- SELECTED EXTRACT
____

Court name
Harare High Court
Case number
HC 2212 of 2015

Mapurisa & Ors v Nehanda Housing Co-operative (HC 2212 of 2015) [2015] ZWHHC 269 (12 March 2015);

Law report citations
Media neutral citation
[2015] ZWHHC 269
Coram
Bere J

1

HH 269-15

HC 2212/15

ELIZABETH MAPURISA

and

ENESIA GUTU

and

SIMBA MOYO

and

RAISHEN MOYO

versus

NEHANDA HOUSING COOPERATIVE

and

SUNGAMBERI HOUSING COOPERATIVE

 

 

 

 

HIGH COURT OF ZIMBABWE

BERE J

HARARE, 13 March 2015

 

 

Urgent Chamber Application

 

 

S. Mpofu, for the applicants

C.W. Gumiro, for the 1st respondent

R.K.H Mapombere, for the 2ns respondent

 

            BERE J; In launching this urgent application the applicants have urged this court to grant them interim relief couched as follows:-

            “INTERIM RELIEF GRANTED

 

  1. 1st Respondent be and is hereby interdicted from selling stands to any person either natural or juristic.

 

  1. 1st Respondent’s management shall not dispose of any asset belonging to 1st Respondent or purchased using 1st respondent members’ contributions.

 

  1. 2nd Respondent shall not threaten nor interfere with administration of 1st Respondent’s activities”

 

This application is premised on the first applicant’s other application pending in this

court filed under HC 9842/14 on 6 November 2014. I will refer to this particular application as the main application for ease of reference. The first applicant’s main application was filed in terms of s 85 (1) (c) of the Constitution of the Republic of Zimbabwe[1] and in that application the first applicant appears as the only applicant who on 9 September 2014 was suspended by the first respondent.

____

[Page-level text extractions]
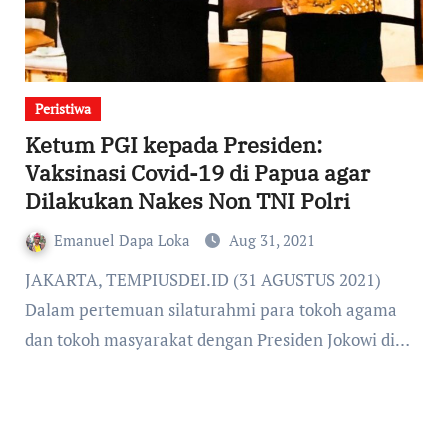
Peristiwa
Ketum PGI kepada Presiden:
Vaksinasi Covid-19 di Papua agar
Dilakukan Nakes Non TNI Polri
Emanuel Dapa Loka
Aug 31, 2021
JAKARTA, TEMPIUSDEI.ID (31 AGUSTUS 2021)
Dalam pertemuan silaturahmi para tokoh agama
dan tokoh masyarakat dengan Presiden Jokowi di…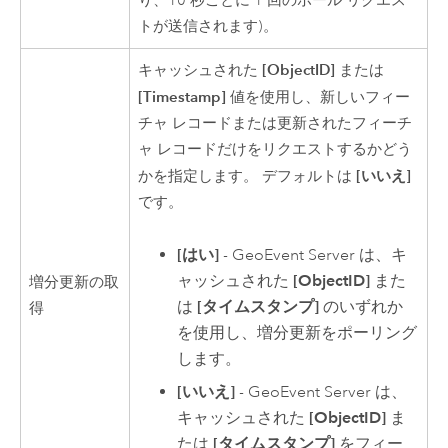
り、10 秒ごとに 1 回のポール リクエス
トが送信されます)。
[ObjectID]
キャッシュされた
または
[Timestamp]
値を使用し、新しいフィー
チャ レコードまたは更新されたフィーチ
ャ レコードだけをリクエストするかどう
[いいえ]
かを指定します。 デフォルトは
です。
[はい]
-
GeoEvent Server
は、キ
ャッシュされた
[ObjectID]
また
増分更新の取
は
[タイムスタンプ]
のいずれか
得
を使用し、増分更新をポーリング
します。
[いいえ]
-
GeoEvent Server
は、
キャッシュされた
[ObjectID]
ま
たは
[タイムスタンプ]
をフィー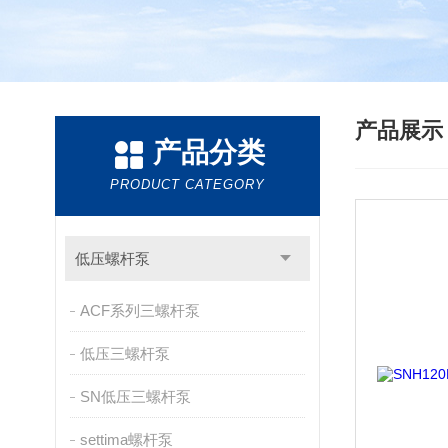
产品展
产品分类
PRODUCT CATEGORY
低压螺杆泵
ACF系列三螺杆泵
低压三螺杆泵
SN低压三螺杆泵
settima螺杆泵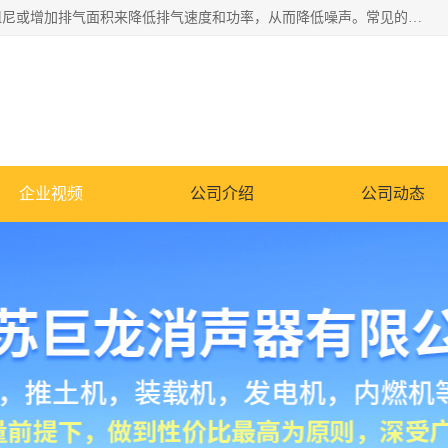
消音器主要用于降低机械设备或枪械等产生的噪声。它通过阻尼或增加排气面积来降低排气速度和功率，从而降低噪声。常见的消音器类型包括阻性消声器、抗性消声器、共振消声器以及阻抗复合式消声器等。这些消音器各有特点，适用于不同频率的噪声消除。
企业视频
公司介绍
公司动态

____

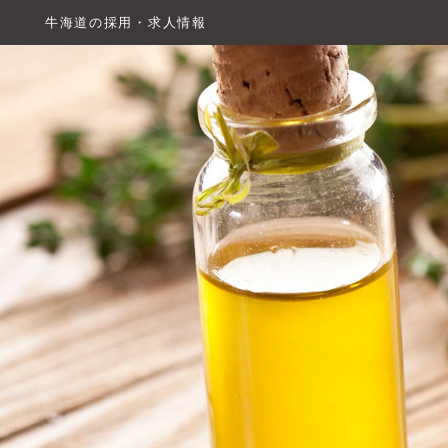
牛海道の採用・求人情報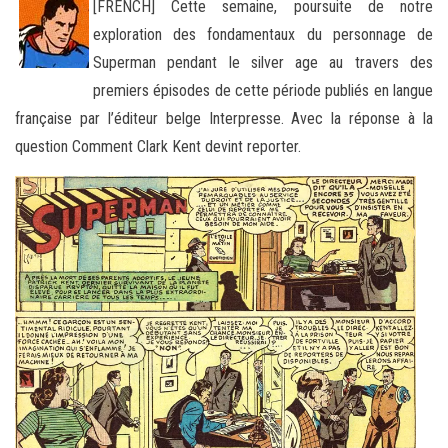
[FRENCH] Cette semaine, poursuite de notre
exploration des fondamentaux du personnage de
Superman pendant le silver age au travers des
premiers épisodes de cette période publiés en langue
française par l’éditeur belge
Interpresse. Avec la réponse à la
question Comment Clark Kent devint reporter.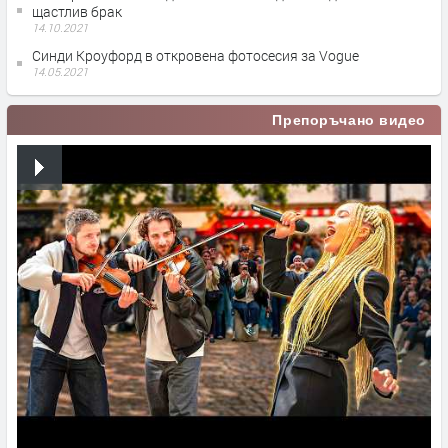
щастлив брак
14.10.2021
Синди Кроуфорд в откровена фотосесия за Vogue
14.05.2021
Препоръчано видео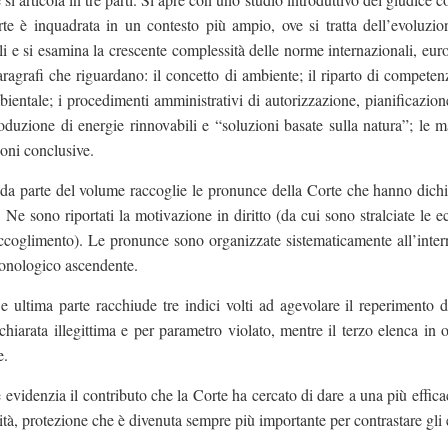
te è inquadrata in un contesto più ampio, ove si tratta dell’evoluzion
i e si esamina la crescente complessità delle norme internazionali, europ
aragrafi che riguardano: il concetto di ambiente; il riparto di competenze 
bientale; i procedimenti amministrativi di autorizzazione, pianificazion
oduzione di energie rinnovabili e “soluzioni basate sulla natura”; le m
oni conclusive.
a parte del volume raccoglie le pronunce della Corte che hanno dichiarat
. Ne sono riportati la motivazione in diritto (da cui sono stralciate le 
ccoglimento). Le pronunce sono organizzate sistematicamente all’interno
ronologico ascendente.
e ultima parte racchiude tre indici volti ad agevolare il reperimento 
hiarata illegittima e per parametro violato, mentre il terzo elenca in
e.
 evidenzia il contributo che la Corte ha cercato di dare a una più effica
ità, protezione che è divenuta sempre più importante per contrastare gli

____

- WHAT THIS EXERCISE ASKS
A - According to the Harare High Court judgment, on what date was the first applicant suspended by the first respondent?
B - Continue the Harare High Court judgment from its last sentence.

- REPLIES
A - 9 September 2014.

B -
            In that main application the first applicant sought inter alia to challenge the general meeting of 27th September 2014 which appears to have ushered in the Management Committee whose coming into being she was not happy with. She also sought the disqualification of this Management Committee. There is no doubt that the applicant has problems with the Management Committee of the first respondent. 

            A date of hearing is yet to be provided in the main application.

            The final order desired by the applicants in the instant matter is to bar first respondent from operating until such time the main matter is determined.

            The urgent application filed by the applicants has been strenuously opposed by the two respondents on the basis that there is nothing that has been placed before this court to justify the urgency of this matter given that the main issue that triggered the applicant’s concern were the election of office bearers for the first respondent on 27 September 2014.

            The position of the first respondent and supported by the second respondent is that from September 2014 the applicants did nothing really to protect their interests and that they have had to wait until the filing of this urgent application on 10 March, 2015. There is no bona fide explanation as to why action was not taken immediately the first respondent’s management was put in place to avoid the potential prejudice now being faced by the second respondent which has projected itself as an innocent party in its dealings with the first respondent.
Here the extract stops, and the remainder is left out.